Foi a passagem da primeira noite para a segunda, onde as minhas mãos acordaram na mesma posição em que tinham sido colocadas à noite. Foi um horror. Cheguei a pedir para minha esposa pesquisar sobre eutanásia, para que eu não prejudicasse a família financeiramente. Depois demos muita risada desse episódio, porque até poderia entrar na Justiça para pedir eutanásia, mas demoraria tanto para sair uma sentença, que possivelmente  morreria antes, por outra razão.


O senhor ficou tetraplégico, mas fez importantes avanços no que diz respeito à reabilitação. O que o senhor espera?

Realmente tive conquistas importantes. Tenho um corpo flexível, um corpo forte. Na fase em que estou atualmente conquistei movimentos com o braço e com as mãos, para conseguir movimentar uma cadeira de rodas elétrica e usar o controle do iPad, do iPhone e alguns computadores com touch screen. Tudo isso teve uma dose brutal de disciplina, talvez uma disciplina que nem eu sabia que tinha. Minha expectativa é de que o exoesqueleto se transforme em uma realidade o quanto antes e que seja possível comprar. Porque, na realidade, é um conjunto de esparsidade x velocidade x força muscular x interligação entre a parte inferior e superior do seu corpo. É uma tarefa complexa, mas gostaria de provar isso num futuro próximo.


De executivo e CEO a conselheiro de empresas e palestrante. Como se deu esta transição de carreira?

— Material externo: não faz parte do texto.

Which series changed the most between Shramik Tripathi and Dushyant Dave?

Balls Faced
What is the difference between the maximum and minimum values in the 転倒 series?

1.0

Foi uma avalanche, porque as oportunidades iam aparecendo, e eu ia avaliando. Logo depois do acidente, decidi que não falaríamos para a grande imprensa sobre a situação da minha saúde. Tinha consciência de que, mais dia, menos dia, me impediria de fazer parte do corpo executivo da Azul, mas avaliei que aquela situação não traria nada de positivo para os clientes, apenas incerteza e insegurança. Por isso meu nome não era encontrado em nenhum hospital. Passado esse momento, acabei saindo da Azul em 2012. Depois de viver todas as fases que contei, foram surgindo oportunidades e ideias de me reinventar. Meu corpo não funcionava como antes, mas a cabeça sim. Assim, passei a me dedicar a outras funções, como consultor, escritor, palestrante, mentor e conselheiro.


Está realizado profissionalmente?

Estou realizado profissionalmente tanto como sócio do Grupo Solum quanto como conselheiro e mentor. Mas o que gosto mesmo é trocar conhecimento: conselhos consultivos de empresas em transformação. Do mundo velho para o mundo novo.

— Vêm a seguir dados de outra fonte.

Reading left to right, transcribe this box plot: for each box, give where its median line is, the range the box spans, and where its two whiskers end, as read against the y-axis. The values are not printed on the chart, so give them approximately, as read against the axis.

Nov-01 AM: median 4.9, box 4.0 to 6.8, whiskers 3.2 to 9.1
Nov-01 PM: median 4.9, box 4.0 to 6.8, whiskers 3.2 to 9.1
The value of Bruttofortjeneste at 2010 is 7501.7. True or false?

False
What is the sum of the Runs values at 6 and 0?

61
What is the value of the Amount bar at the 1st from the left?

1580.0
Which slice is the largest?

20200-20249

Quais orientações para quem almeja mudança profissional?

Diria para fazer qualquer escolha profissional com muito tesão. Que seja uma atividade que você goste muito, em uma empresa que admire. Diria, também, para manter o nariz para cima, enxergando possibilidades. Mas o mais importante é ficar atento a ter um legado. Se não, você se torna um profissional sem consistência, “fofinho”, que não entregou algo diferenciado.


Olhando para a sua trajetória, se arrepende de algo ou faria  diferente?

Não me arrependo de nada. As coisas foram feitas nos meus momentos, quando tive força para mudar de bordo e seguir minha trajetória, o meu contravento, fazendo uma analogia com minha outra paixão, que é velejar.


Como é ser inspiração de liderança e superação?

Me sinto realizado. Ser o norte para alguém é a coisa mais gratificante. Sempre trabalhei de forma exemplar e ética, aprendendo a encolher o ego no bolso e ensinando aos meus subordinados tudo o que podia. Ver empresas prosperarem a partir de valores que defendo e ensino, a partir de lideranças focadas em pessoas, é um dos meus motores para seguir.